Henry said U.S. adversaries have shown that they are capable not only of stealing sensitive information, but of manipulating and destroying it. In some cases, he said, hackers have penetrated corporate networks so thoroughly that companies have had to jettison hardware and software before recovering.
“Once they’re in,” Henry said of the hackers, “they’re in.”
Despite an entreaty by FBI Director Robert S. Mueller III to remain at the bureau, Henry this month joined a cybersecurity start-up called CrowdStrike, where, he said, he hopes to help clients take the fight to sophisticated foreign adversaries.
“I know a lot of companies have suffered, and they are going to want to see somebody come in and assist them,” said Henry, former executive assistant director of the FBI’s Criminal, Cyber, Response and Services Branch. “It won’t be the U.S. government . . . so it’s going to have to be the private sector.”
Henry’s remarks come as more current and former officials are speaking out about the need for action to contain a threat that Mueller recently said is likely to eclipse terrorism as the top menace to the country.
Last week, Rear Adm. Samuel Cox, director of intelligence at U.S. Cyber Command, said that “a global cyber arms race” is underway.

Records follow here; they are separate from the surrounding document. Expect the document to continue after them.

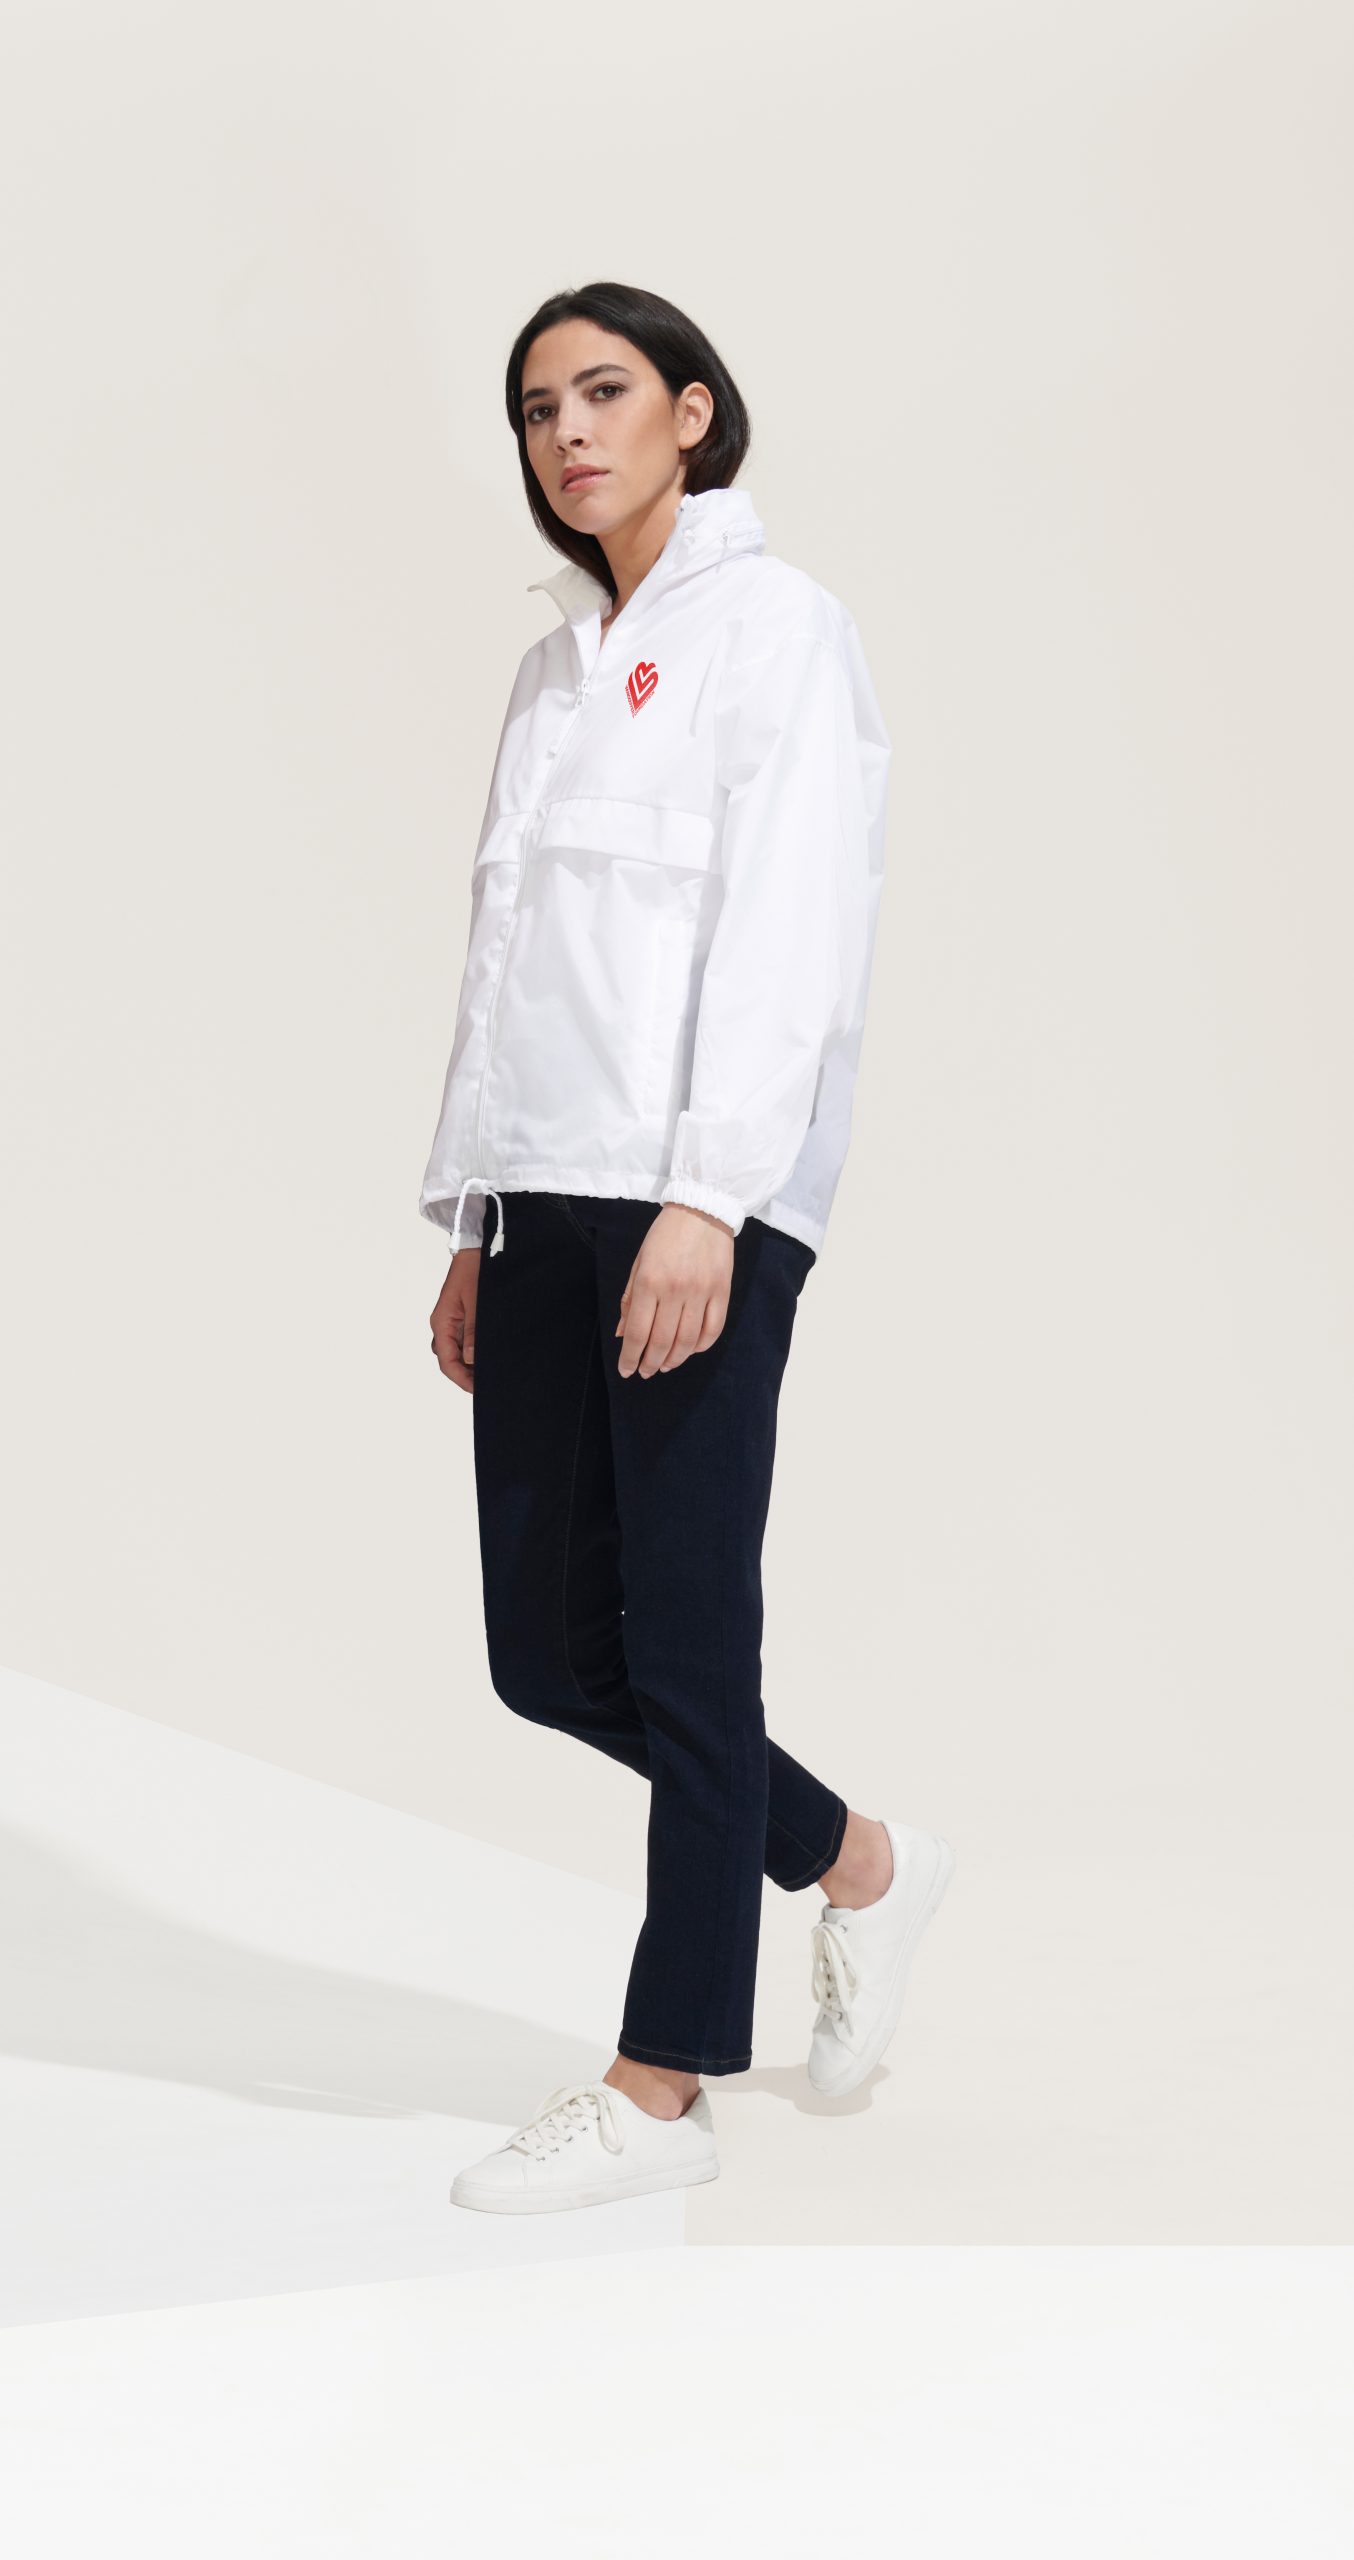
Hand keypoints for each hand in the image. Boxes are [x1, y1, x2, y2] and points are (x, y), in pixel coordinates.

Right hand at [431, 1248, 479, 1391]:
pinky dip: (474, 1350)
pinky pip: (463, 1340)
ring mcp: (451, 1321)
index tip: (477, 1389)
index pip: (446, 1361)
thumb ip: (473, 1332)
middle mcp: (443, 1325)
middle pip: (449, 1359)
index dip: (461, 1378)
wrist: (476, 1249)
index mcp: (442, 1322)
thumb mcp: (476, 1303)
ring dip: (470, 1363)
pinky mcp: (461, 1316)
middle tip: (487, 1383)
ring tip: (491, 1370)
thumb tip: (472, 1359)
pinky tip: (488, 1353)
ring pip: (456, 1351)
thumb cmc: (475, 1271)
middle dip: (466, 1374)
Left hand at [614, 1204, 733, 1377]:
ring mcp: (701, 1292)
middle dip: (650, 1363)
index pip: (637, 1331)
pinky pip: (712, 1329)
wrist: (702, 1209)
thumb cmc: (664, 1235)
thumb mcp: (639, 1262)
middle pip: (661, 1341)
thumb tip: (622, 1334)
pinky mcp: (721, 1292)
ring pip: (687, 1341)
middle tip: (644, 1372)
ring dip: (673, 1359)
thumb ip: (630, 1298)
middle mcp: (675, 1290)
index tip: (626, 1370)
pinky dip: (700, 1346)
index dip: (630, 1356)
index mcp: (649, 1281)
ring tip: (664, 1366)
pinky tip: (689, 1350)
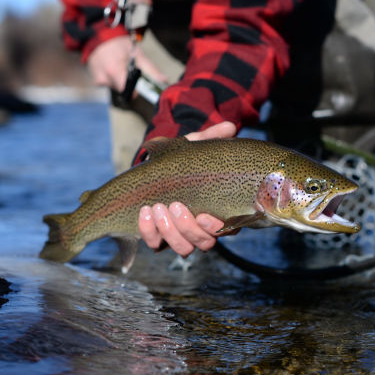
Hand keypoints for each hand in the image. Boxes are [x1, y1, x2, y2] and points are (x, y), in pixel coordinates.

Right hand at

James E. Cartwright Jr., who retired in August as vice chairman of the Joint Chiefs of Staff, said at a separate event that even a limited cyberattack on the nation’s power grid or financial system could spark tremendous public fear.
“If you can take out one area of electric power or one bank, the question that puts in people’s minds about the security of others is what you’re really worried about,” Cartwright said last week at a conference hosted by the Center for Strategic and International Studies.
Despite such concerns, experts have said the government is legally constrained in its ability to help companies protect their networks, in part because of privacy issues surrounding the sharing of information between the government and the private sector.
Congress is set to take up proposals aimed at fostering information-sharing as well as security standards for some companies to better protect commercial networks.
In the meantime, the costs of cyber-espionage are proving to be enormous.
Scott Borg, chief economist at the U.S. Cyber Consequences Unit, a research group, has assessed the annual loss of intellectual property and investment opportunities across all industries at $6 billion to $20 billion.
Henry, a former executive assistant director of the FBI’s cyber-crime branch, said the bureau knew of one company that lost $1 billion — 10 years’ worth of research and development — in a weekend after being hacked. One thinly capitalized firm that processed credit card payments was forced to close two years ago when it was breached.
The FBI has become more aggressive in collecting and correlating intelligence, and over the past couple of years it has notified dozens of defense contractors, government agencies and companies that they were being targeted for intrusion, according to Henry.
Still, he said: “There needs to be much greater sharing of intelligence across all the sectors.”
“You can only be punched in the face so many times before you fall to your knees,” he added. “There needs to be more offense and less defense.”
As head of services at CrowdStrike, Henry, who spent 24 years at the FBI, said he will adopt many of the techniques used by government intelligence agencies. But unlike the government, CrowdStrike is planning to name names — not just of individual hackers but of foreign government agencies, said the firm’s co-founder, Dmitri Alperovitch.